EXERCISE OBJECTIVE: Which lines of the listing below contain the word "HOUSE"? Copy each of them.

EXERCISE INPUT:
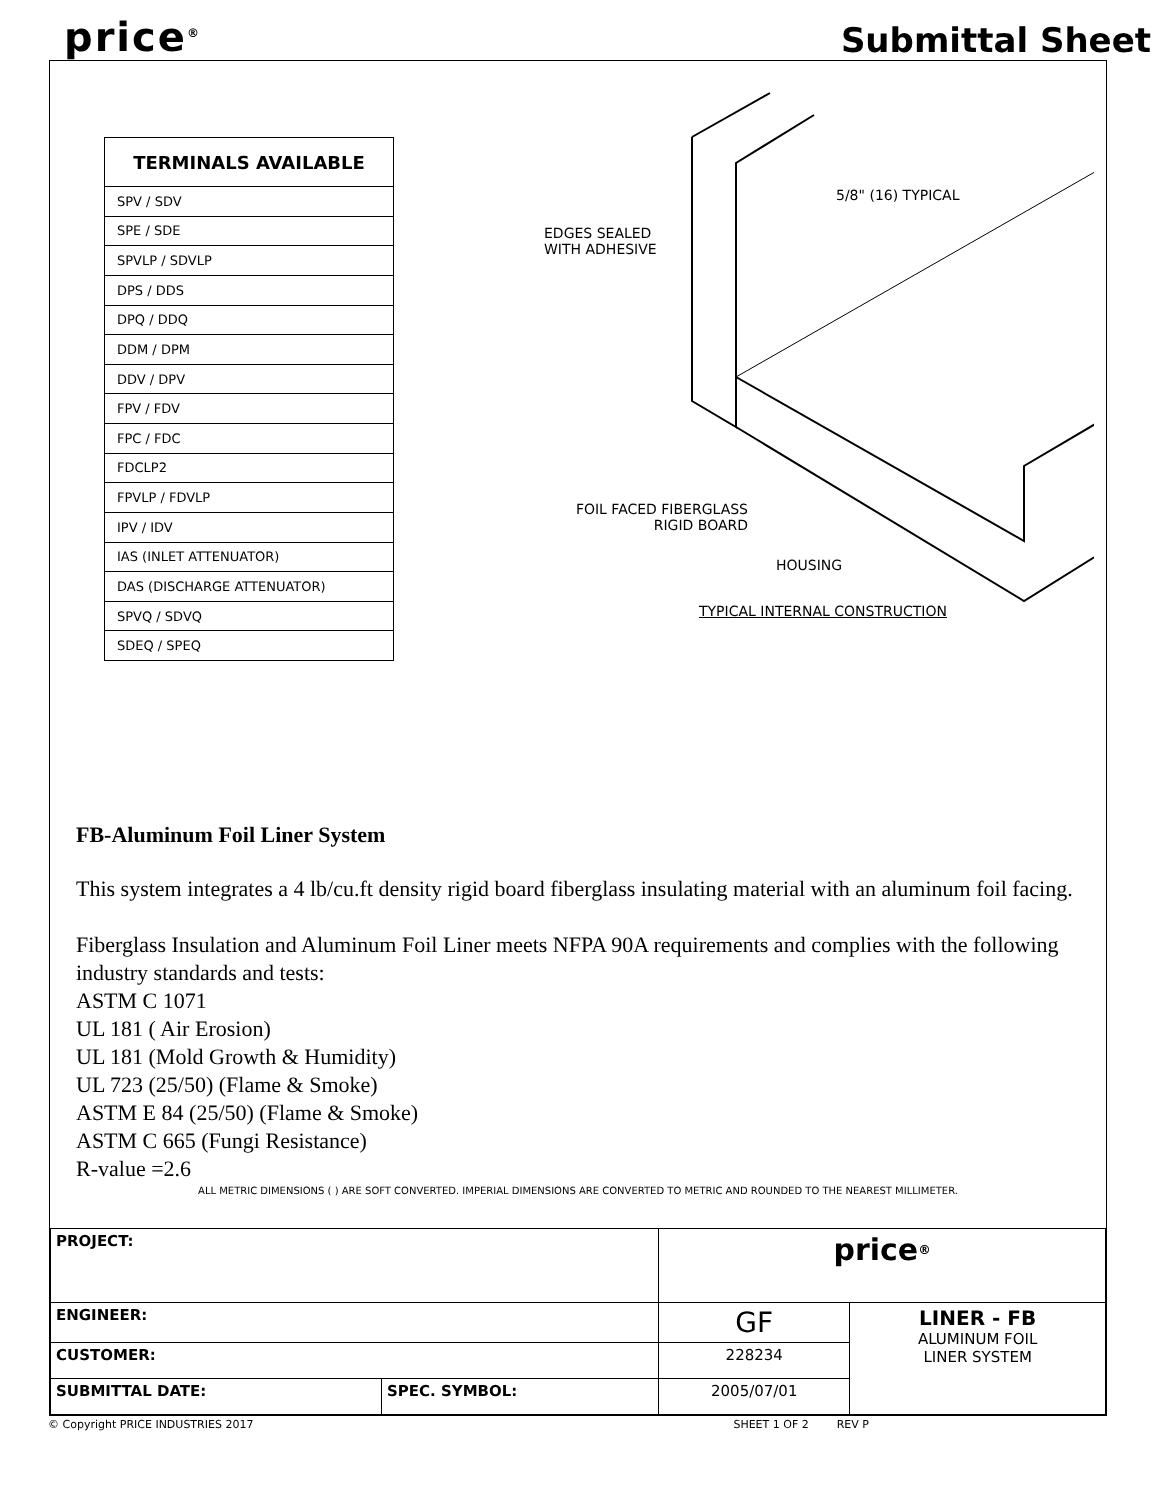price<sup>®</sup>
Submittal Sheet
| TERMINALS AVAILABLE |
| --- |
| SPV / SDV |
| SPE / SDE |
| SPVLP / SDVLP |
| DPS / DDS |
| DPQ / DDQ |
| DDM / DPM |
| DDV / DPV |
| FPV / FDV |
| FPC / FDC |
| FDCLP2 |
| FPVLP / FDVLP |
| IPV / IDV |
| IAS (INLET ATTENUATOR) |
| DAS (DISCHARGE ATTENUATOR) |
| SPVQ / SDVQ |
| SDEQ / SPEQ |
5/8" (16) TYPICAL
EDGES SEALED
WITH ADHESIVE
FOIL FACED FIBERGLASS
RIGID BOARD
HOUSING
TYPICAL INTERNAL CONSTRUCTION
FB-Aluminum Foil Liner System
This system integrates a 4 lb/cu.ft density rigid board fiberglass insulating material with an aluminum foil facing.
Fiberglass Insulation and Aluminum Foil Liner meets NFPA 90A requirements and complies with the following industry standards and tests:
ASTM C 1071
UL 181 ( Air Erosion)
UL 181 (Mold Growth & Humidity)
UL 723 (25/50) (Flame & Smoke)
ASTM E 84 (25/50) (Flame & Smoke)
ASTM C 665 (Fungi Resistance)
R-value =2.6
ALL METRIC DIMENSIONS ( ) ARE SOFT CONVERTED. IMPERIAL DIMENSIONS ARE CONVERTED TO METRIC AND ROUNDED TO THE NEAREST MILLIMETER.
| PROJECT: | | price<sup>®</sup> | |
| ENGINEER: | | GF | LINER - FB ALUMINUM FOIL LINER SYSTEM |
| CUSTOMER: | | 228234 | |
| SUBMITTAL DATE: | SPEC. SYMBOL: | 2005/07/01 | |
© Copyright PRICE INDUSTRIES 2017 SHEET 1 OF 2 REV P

---

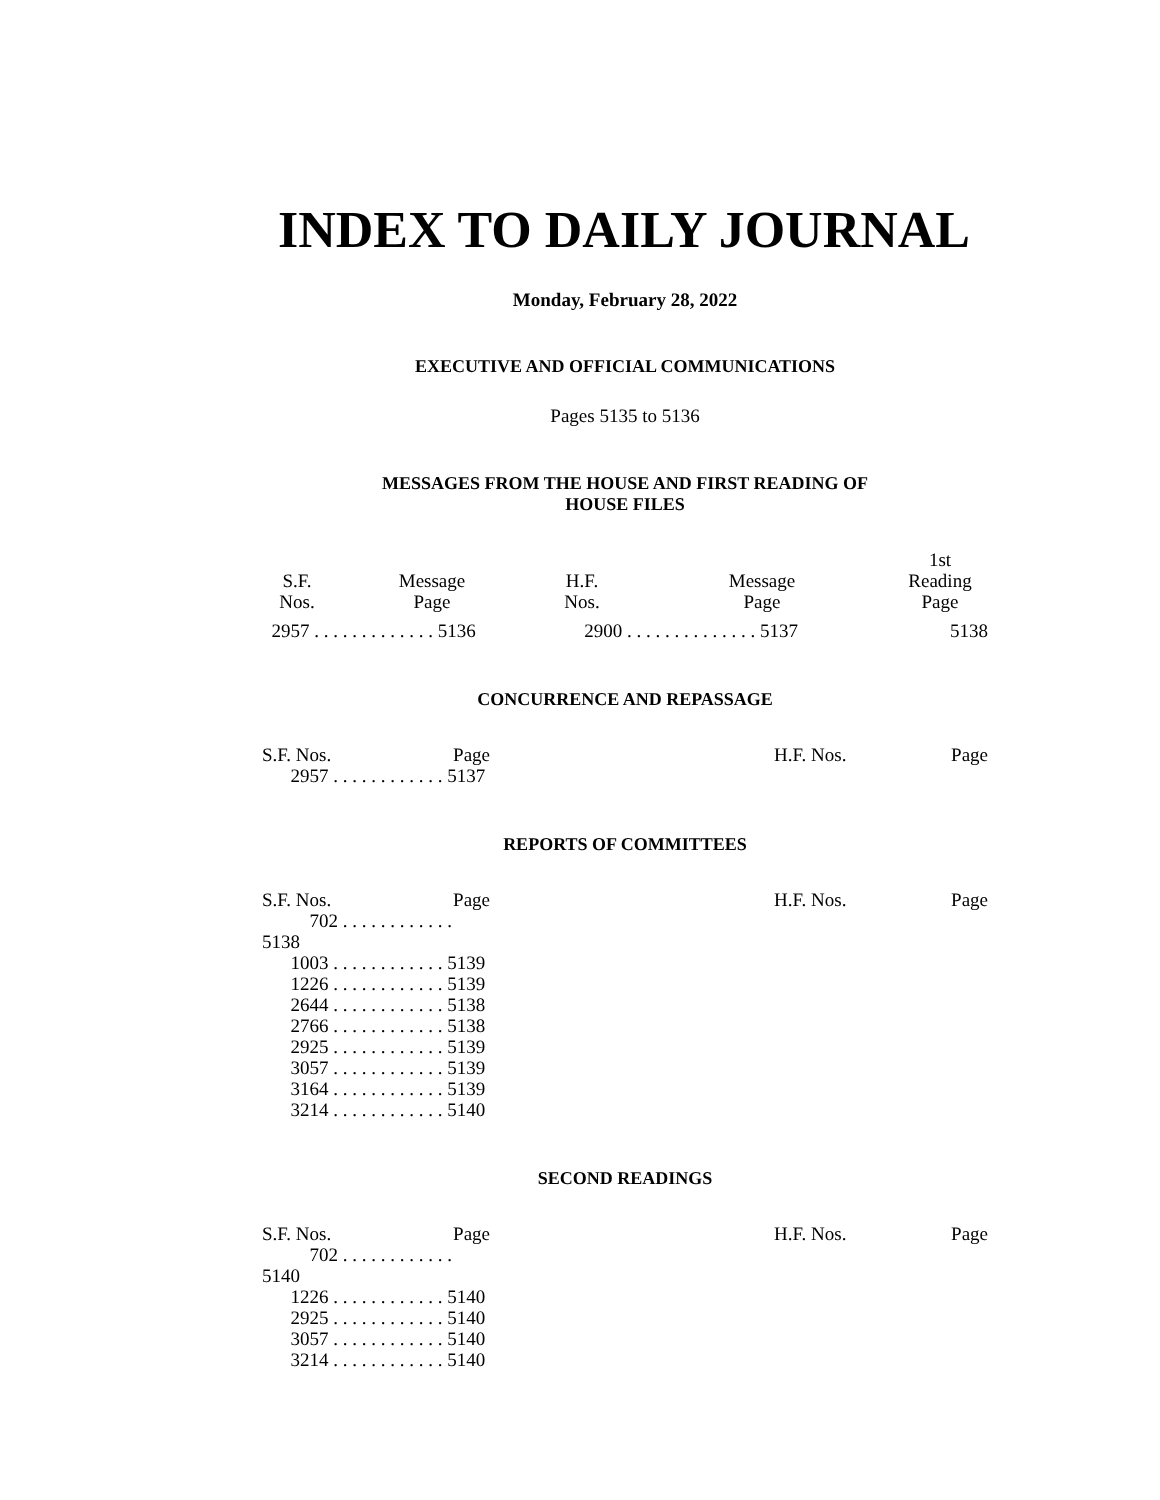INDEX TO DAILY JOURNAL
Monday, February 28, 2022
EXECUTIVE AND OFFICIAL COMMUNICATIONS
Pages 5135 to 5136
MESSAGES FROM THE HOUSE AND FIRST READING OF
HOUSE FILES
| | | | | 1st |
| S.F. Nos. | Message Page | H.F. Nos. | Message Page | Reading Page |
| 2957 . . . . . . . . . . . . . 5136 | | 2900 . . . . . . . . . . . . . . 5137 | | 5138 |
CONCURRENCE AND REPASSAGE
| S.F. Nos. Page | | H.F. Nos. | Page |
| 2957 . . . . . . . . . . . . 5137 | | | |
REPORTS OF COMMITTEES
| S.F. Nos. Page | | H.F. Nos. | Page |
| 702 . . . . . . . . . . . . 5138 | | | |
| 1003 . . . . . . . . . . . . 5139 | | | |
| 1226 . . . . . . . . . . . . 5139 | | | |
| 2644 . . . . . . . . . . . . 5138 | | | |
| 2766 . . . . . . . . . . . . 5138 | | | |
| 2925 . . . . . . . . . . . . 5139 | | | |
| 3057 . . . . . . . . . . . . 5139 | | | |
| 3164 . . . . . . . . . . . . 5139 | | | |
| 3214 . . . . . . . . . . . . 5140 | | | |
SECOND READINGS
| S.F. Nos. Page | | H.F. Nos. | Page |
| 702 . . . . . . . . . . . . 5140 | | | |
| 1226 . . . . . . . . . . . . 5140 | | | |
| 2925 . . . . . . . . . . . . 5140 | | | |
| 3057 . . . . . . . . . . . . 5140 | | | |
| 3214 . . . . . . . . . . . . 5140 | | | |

---

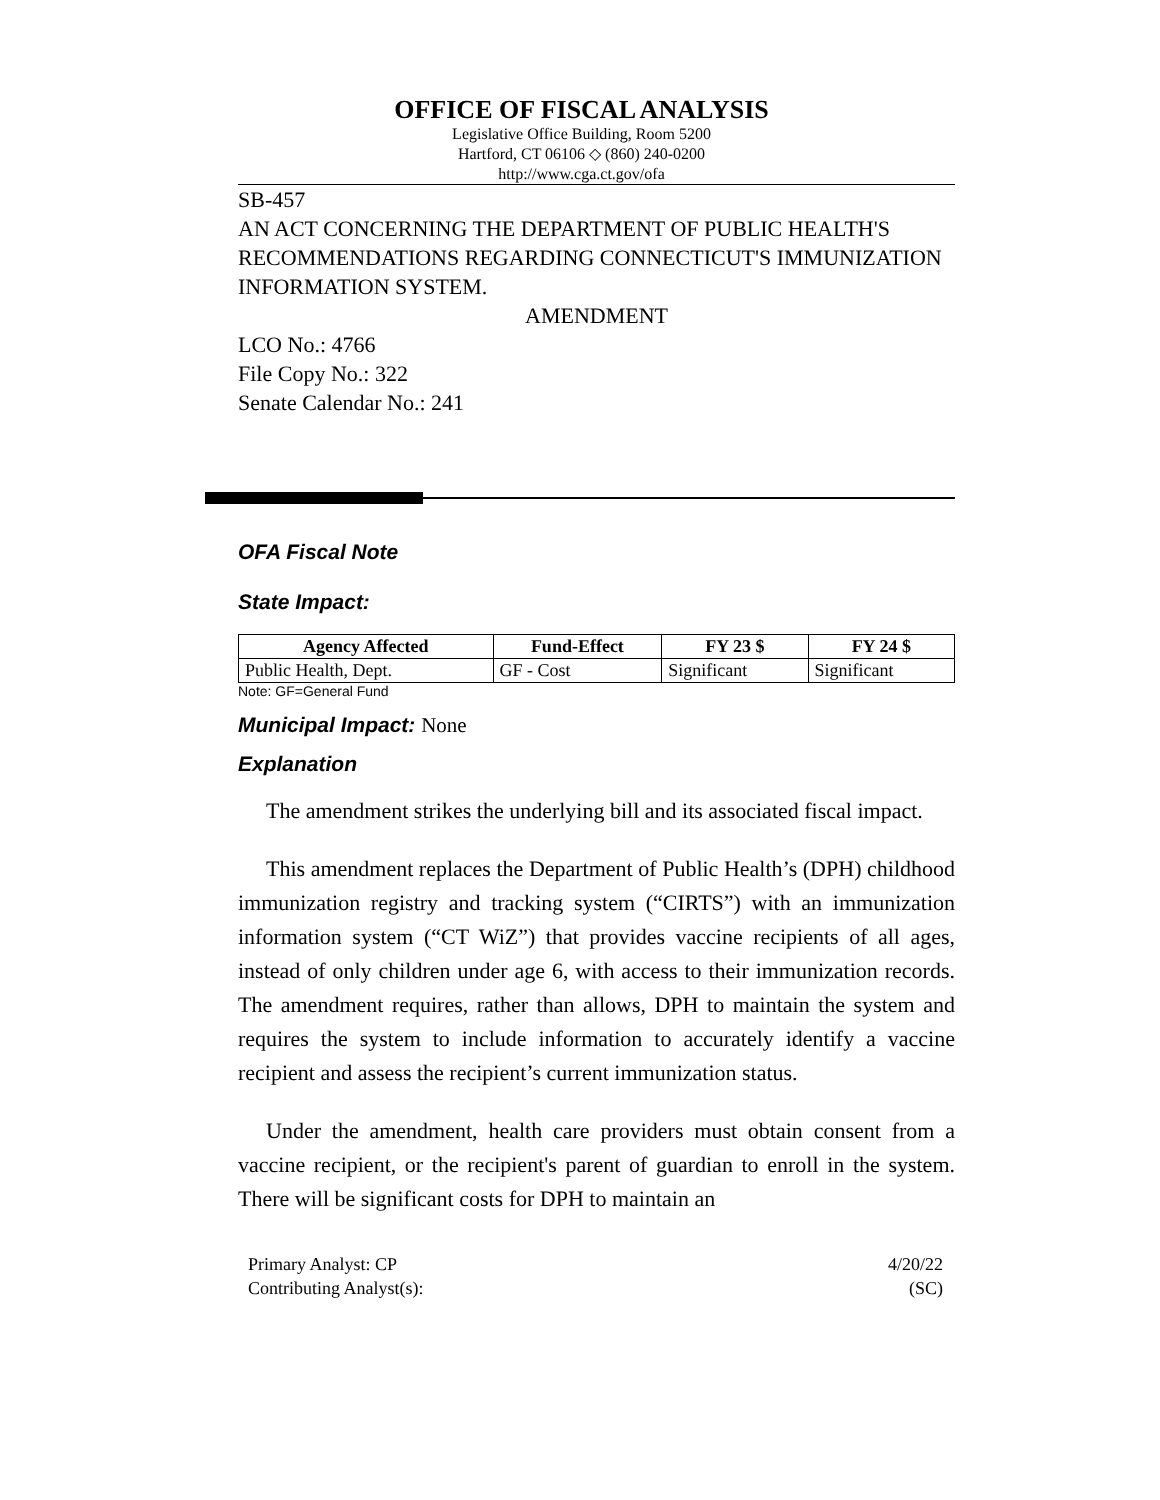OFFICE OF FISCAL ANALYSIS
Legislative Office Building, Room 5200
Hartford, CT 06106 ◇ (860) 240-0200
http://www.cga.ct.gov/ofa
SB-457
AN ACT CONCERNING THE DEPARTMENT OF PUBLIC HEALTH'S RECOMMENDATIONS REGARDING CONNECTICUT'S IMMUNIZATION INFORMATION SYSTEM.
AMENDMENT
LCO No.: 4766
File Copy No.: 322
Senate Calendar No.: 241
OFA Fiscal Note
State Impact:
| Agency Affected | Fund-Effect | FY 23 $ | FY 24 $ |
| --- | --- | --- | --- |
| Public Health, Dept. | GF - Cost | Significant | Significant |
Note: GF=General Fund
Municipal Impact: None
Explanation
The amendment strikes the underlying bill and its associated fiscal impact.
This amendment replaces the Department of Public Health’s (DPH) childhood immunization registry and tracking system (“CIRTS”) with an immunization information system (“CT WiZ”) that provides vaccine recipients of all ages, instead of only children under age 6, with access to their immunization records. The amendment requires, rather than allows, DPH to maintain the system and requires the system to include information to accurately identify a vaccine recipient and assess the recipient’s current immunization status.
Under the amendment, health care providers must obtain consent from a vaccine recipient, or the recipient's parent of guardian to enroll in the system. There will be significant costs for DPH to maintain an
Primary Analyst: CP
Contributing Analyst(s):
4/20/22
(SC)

FINISHED TASK:
MESSAGES FROM THE HOUSE AND FIRST READING OF
HOUSE FILES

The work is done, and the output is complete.